* [CHECK YOUR UNDERSTANDING]:
• a. Answer these questions about the boat repair text.
(i) What capacity was the new gas tank?
(ii) Where had the Yamaha 200 engine originally been purchased?
(iii) How long did Amelia Island Boat Repair take to have the boat ready after replacing the seals?
• b. Quote the boat repair text from "The last three" to "shut down issue.".

* [EXTRACT TO READ]:
As the Virus came on strong and as my trips trickled down to none, I still ran a few chartes with some "local" anglers - those that didn't have to travel from out of state. I had been having issues with my tilt motor working and deducted that the fluid was leaking. I added fluid over a two week span, but eventually left  it at Amelia Island Boat Repair who quickly replaced the seals and had it ready to go in less than a day. These are the same guys that replaced my gas tank in December. That entailed removing the console completely, removing a huge deck plate, then a second deck, removing the old gas tank and replacing with a new one (80 gal), then putting it all back together. I thought the cost to do this was very reasonable.

The last three trips I ran in March, each one of them had the engine just shut down as we were running. I could tell that the engine wasn't getting any gas.   So on a trip to Jacksonville, I dropped the boat off at Atlantic Coast Marine where I had originally purchased the Yamaha 200 engine about 4 years ago. They did a complete "100 hour" service, replacing the engine oil, filters, spark plugs, etc - and serviced a valve that they felt was causing the shut down issue.

* [SUPPLIED INFORMATION]:
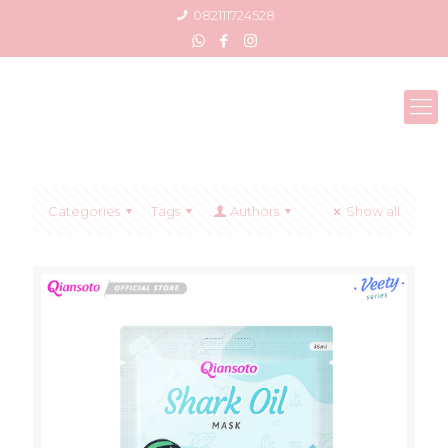
082111724528
Categories
Tags
Authors
Show all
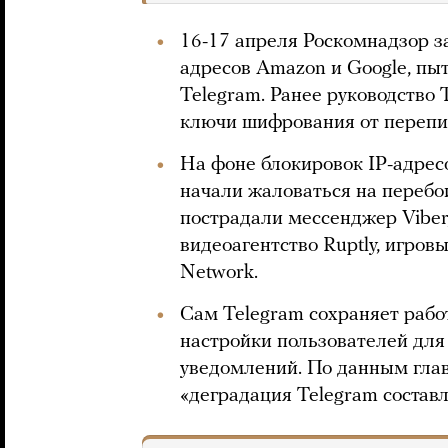
16-17 апреля Роскомнадзор з
адресов Amazon и Google, пы
Telegram. Ранее руководство
ключи шифрования от перепи
На фоне блокировок IP-адрес
начали жаловаться на перебои
пострадали мессенджер Viber,
видеоагентство Ruptly, игровы
Network.
Сам Telegram сохраняет рабо
настройки пользователей для
уведомлений. По данным глав
«деградация Telegram состав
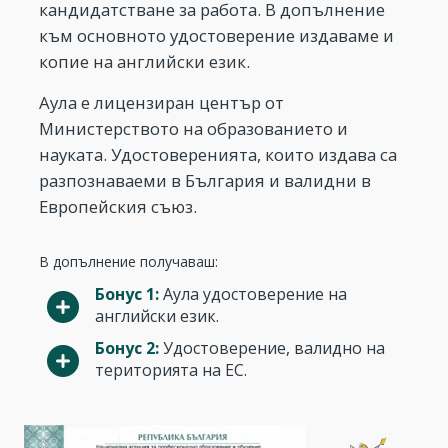
кандидатстване за работа. В допълнение
към основното удостоверение издаваме и
копие на английски език.
Аула е лицензиран център от
Министерството на образованието и
науката. Удостоверенията, които издава са
разпознаваеми в България и валидни в
Европейския съюз.
В допълнение получаваш:
Бонус 1:
Аула удостоверение на
английски език.
Бонус 2:
Удостоверение, валидно на
територията на ЕС.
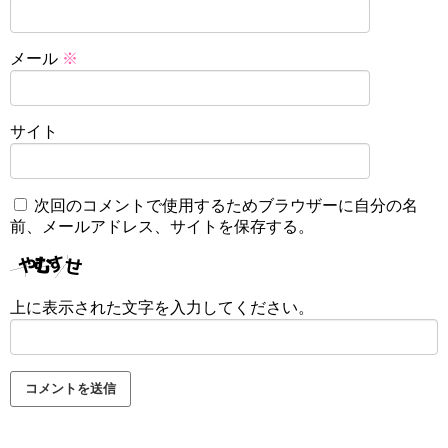
メール
※
サイト
次回のコメントで使用するためブラウザーに自分の名
前、メールアドレス、サイトを保存する。
上に表示された文字を入力してください。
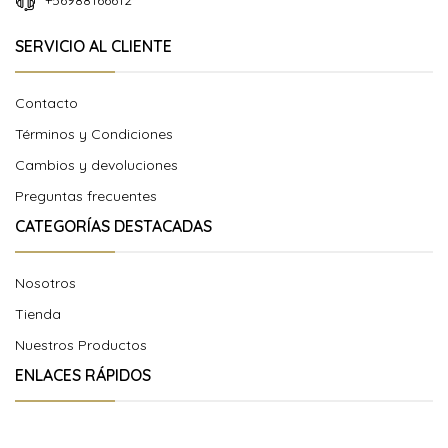
+56988166612
SERVICIO AL CLIENTE
Contacto
Términos y Condiciones
Cambios y devoluciones
Preguntas frecuentes
CATEGORÍAS DESTACADAS
Nosotros
Tienda
Nuestros Productos
ENLACES RÁPIDOS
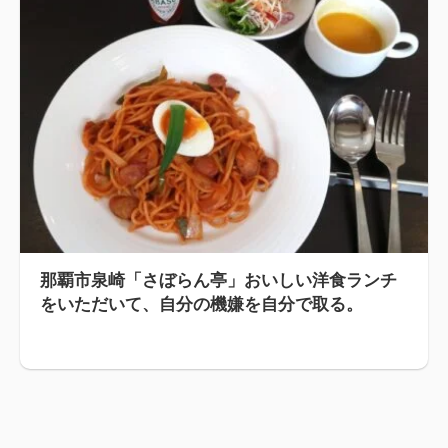
那覇市泉崎「さぼらん亭」おいしい洋食ランチ
をいただいて、自分の機嫌を自分で取る。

* [OUTPUTS IN ORDER]:
• a.
(i) 80 gallons.
(ii) Atlantic Coast Marine.
(iii) Less than a day.

• b.
The last three trips I ran in March, each one of them had the engine just shut down as we were running. I could tell that the engine wasn't getting any gas.   So on a trip to Jacksonville, I dropped the boat off at Atlantic Coast Marine where I had originally purchased the Yamaha 200 engine about 4 years ago. They did a complete "100 hour" service, replacing the engine oil, filters, spark plugs, etc - and serviced a valve that they felt was causing the shut down issue.